Cuno Amiet (28 March 1868 – 6 July 1961) was a Swiss painter, illustrator, graphic artist and sculptor. As the first Swiss painter to give precedence to colour in composition, he was a pioneer of modern art in Switzerland.

Amiet was born in Solothurn, and was the son of the chancellor of the canton of Solothurn, Josef Ignaz Amiet (1827–1895). He attended the Kantonsschule Solothurn, where he graduated with the Matura in 1883. After studies with the painter Frank Buchser, he attended the Academy of Fine Arts Munich in 1886–88, where he befriended Giovanni Giacometti.

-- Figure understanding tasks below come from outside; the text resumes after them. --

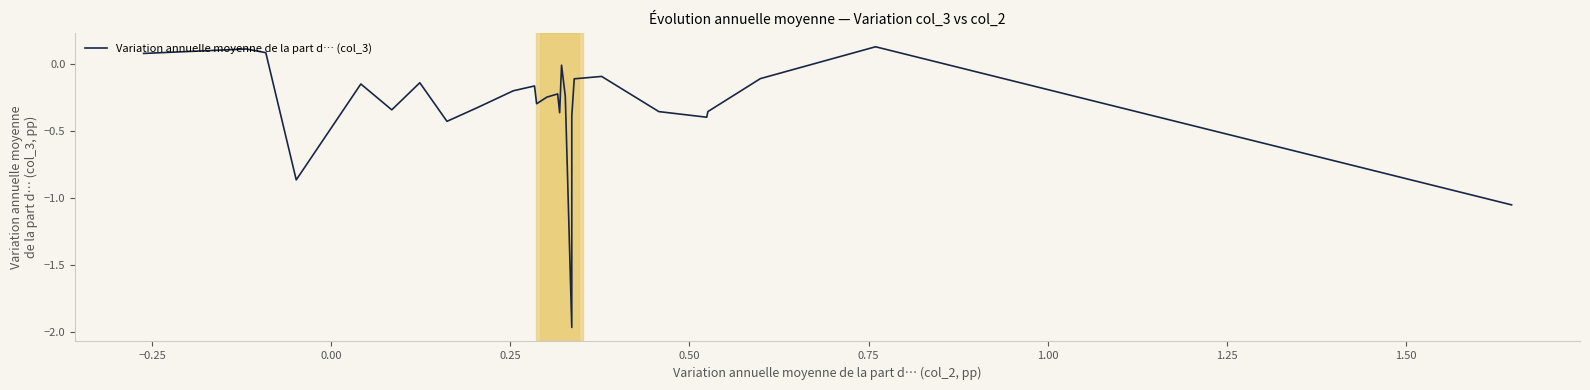

What is the difference between the maximum and minimum values?

2.1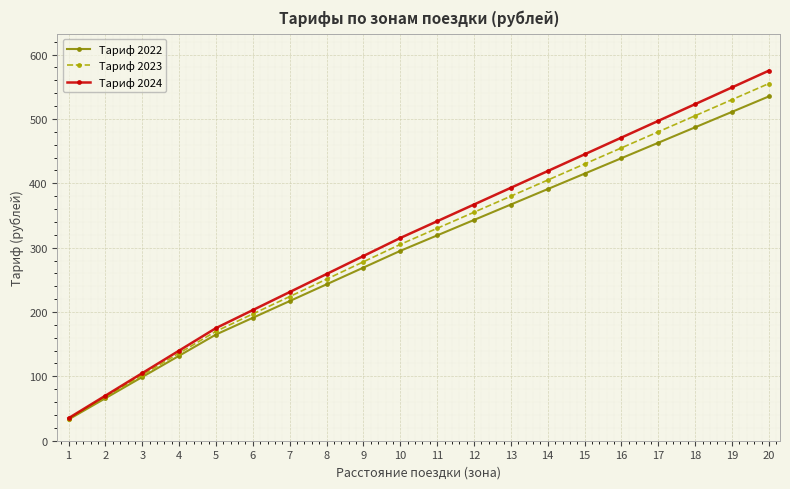

What is the difference between the Тариф 2024 values at 12 and 8?

108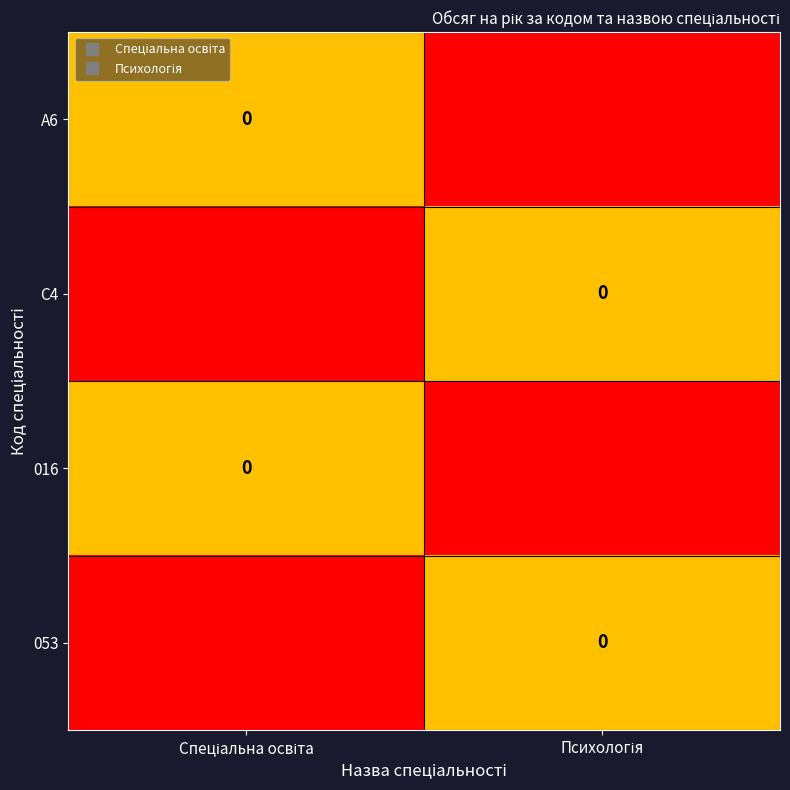

Rank the series at Психологія from highest to lowest value.

C4, 053, A6, 016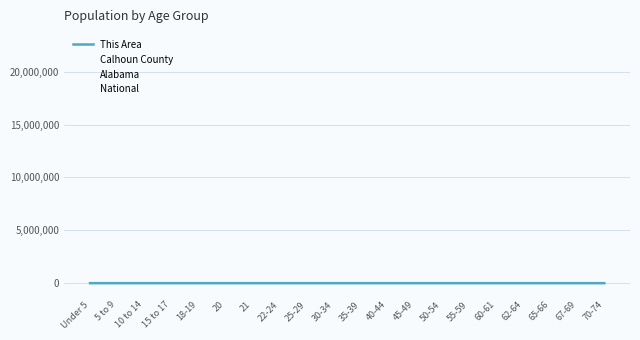

How many values in the This Area series are below 288?

10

In 1888-92, Giacometti and Amiet continued their studies in Paris, where Amiet studied at the Académie Julian under Adolphe-William Bouguereau, Tony Robert-Fleury and Gabriel Ferrier.

Dissatisfied with academic art, Amiet joined the Pont-Aven School in 1892, where he learned from Émile Bernard, Paul Sérusier, Roderic O'Conor and Armand Séguin. In Pont-Aven, he came to prefer the use of pure colour to tonal painting. In 1893, Amiet's lack of funds forced him to return to Switzerland, where he set up a studio in Hellsau. A first exposition at the Kunsthalle Basel in 1894 was generally ill-received. In the 1890s, Amiet continued to collaborate with Giacometti and had only modest commercial success, until he was commissioned in 1898 to paint a portrait of Ferdinand Hodler, whose work would later exert a great influence on Amiet. His fortunes improved greatly in the 1900s, when he began participating in numerous European expositions and competitions, winning a silver medal in the Exposition Universelle for his work Richesse du soir (1899).